# Okuma parçası:
Bu seçim, Cumhurbaşkanının Halk tarafından seçilmiş olması itibarı ile bir ilktir.
Yapılış şekli ve sonuçları itibarı ile de, Türkiye de artık yeni bir dönemin başladığını söyleyebiliriz
Cumhurbaşkanının Halk tarafından seçilmesi, Türkiye’de bir ihtiyaçtan kaynaklanmıyordu.
Böylesi bir hususun; sadece Başbakan Tayyip ERDOĞAN’ın ihtiyaçlarından, gelecek adına kendi plan ve projelerinden kaynaklandığını söyleyebiliriz
Bu seçim, adaylar arasında eşitlik olmayan şartlar altında gerçekleşmiştir,
Başbakan Tayyip ERDOĞAN, Başbakanlık görevinden istifa etmeden seçim kampanyasını yürütmüş, Devlet’in bütün imkânlarından sonuna kadar yararlanmıştır,
Seçim yasaklarına uymamıştır.
Yasal ve Anayasal suçlar işlenmiştir,
Yüksek Seçik Kurulu YSK görevini yapmamıştır,
Dolayısı ile bu seçim; baştan sona kadar şaibelerle doludur ve meşruluğu çok tartışılacaktır.
Eğer, Cumhurbaşkanlığı Seçimi 1-2-3-4-5 numaralı makalelere bir göz atarsanız, bu noktaya nasıl gelindiğinin ipuçlarını bulabilirsiniz.

# Alıştırmalar:
a) Okuma parçasında "Yasal ve Anayasal" sözlerinden başlayıp "meşruluğu çok tartışılacaktır." sözlerine kadar uzanan bölümün tamamını aynen geri döndürün.
b) Şu ifadelerin okuma parçasıyla uyuşup uyuşmadığını belirtin ve her biri için evet ya da hayır deyip kararı belirleyen sözleri parçadan aynen alıntılayın: (i) Cumhurbaşkanının halk tarafından seçilmesi bir ihtiyaçtan kaynaklanmıştır. (ii) Tayyip Erdoğan seçim kampanyasını Başbakanlık görevinden istifa etmeden yürütmüştür. (iii) Seçim, adaylar arasında eşit şartlar altında gerçekleşmiştir.

# Veri listesi:
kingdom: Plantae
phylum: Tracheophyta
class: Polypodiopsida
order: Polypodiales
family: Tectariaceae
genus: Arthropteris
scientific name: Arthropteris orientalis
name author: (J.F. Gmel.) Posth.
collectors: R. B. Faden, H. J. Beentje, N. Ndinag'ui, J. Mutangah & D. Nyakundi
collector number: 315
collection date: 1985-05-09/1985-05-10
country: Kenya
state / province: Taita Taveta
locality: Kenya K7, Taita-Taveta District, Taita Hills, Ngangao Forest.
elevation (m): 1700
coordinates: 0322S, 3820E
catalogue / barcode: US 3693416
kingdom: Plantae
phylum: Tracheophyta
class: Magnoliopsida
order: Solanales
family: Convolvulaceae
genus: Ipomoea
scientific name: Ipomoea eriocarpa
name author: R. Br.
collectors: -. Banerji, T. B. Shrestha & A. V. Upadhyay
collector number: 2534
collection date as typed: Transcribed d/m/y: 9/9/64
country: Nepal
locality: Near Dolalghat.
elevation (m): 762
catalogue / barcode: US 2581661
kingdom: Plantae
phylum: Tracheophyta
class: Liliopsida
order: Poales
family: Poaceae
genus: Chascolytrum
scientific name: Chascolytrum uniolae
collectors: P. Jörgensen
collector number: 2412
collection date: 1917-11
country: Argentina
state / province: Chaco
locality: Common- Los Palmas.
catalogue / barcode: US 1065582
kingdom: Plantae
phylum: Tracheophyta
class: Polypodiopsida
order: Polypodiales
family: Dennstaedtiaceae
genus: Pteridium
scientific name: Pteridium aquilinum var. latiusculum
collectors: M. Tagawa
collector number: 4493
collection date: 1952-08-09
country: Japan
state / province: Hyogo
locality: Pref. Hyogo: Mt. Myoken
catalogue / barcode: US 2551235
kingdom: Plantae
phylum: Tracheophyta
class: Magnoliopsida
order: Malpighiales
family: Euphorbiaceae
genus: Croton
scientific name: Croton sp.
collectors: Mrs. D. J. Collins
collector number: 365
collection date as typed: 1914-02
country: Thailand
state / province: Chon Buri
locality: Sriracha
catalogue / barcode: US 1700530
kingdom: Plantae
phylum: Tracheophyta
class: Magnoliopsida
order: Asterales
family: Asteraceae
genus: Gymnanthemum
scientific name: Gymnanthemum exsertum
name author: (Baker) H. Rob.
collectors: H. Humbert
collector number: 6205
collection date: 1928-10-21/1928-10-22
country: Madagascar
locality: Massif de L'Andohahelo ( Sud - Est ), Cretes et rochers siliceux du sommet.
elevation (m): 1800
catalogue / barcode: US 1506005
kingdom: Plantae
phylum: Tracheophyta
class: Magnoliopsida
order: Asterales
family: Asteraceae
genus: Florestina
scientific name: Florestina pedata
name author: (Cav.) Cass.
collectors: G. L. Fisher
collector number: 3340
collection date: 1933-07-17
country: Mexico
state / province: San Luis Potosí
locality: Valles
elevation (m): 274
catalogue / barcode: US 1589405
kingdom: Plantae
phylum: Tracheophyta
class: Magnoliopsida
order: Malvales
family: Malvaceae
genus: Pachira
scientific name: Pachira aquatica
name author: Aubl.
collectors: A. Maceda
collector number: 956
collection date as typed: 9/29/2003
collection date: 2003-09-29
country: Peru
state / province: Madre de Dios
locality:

# Tamamlanan alıştırma:
a)
Yasal ve Anayasal suçlar işlenmiştir,
Yüksek Seçik Kurulu YSK görevini yapmamıştır,
Dolayısı ile bu seçim; baştan sona kadar şaibelerle doludur ve meşruluğu çok tartışılacaktır.

b)
(i) Hayır: "Cumhurbaşkanının Halk tarafından seçilmesi, Türkiye’de bir ihtiyaçtan kaynaklanmıyordu."
(ii) Evet: "Başbakan Tayyip ERDOĞAN, Başbakanlık görevinden istifa etmeden seçim kampanyasını yürütmüş"
(iii) Hayır: "Bu seçim, adaylar arasında eşitlik olmayan şartlar altında gerçekleşmiştir"